Records for this task Block Start

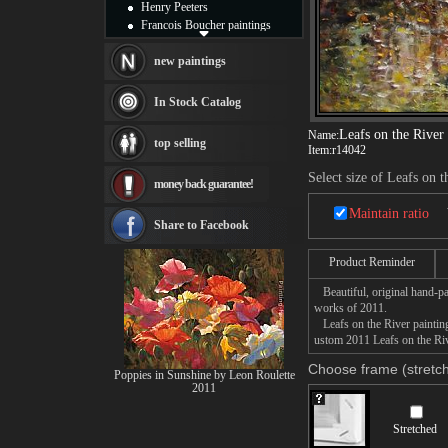
Henry Peeters
Francois Boucher paintings
Alfred Gockel paintings
Thomas Kinkade paintings
new paintings
Thomas Cole
Fabian Perez paintings
In Stock Catalog
Albert Bierstadt
canvas print
Leafs on the River
Name:
top selling
Item:
r14042
Frederic Edwin Church
Salvador Dali paintings
Select size of Leafs on t
money back guarantee!
Rembrandt Paintings
Painting and frame
Maintain ratio
see more artists
Share to Facebook
Product Reminder
Beautiful, original hand-pa
works of 2011.
Leafs on the River painting 
ustom 2011 Leafs on the Rive
Choose frame (stretch
Poppies in Sunshine by Leon Roulette
2011
Stretched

Records for this task Block End

## Problem statement:
Among the lines of the data above, count those containing the word "frame" and report the total alone.

## Answer section:
2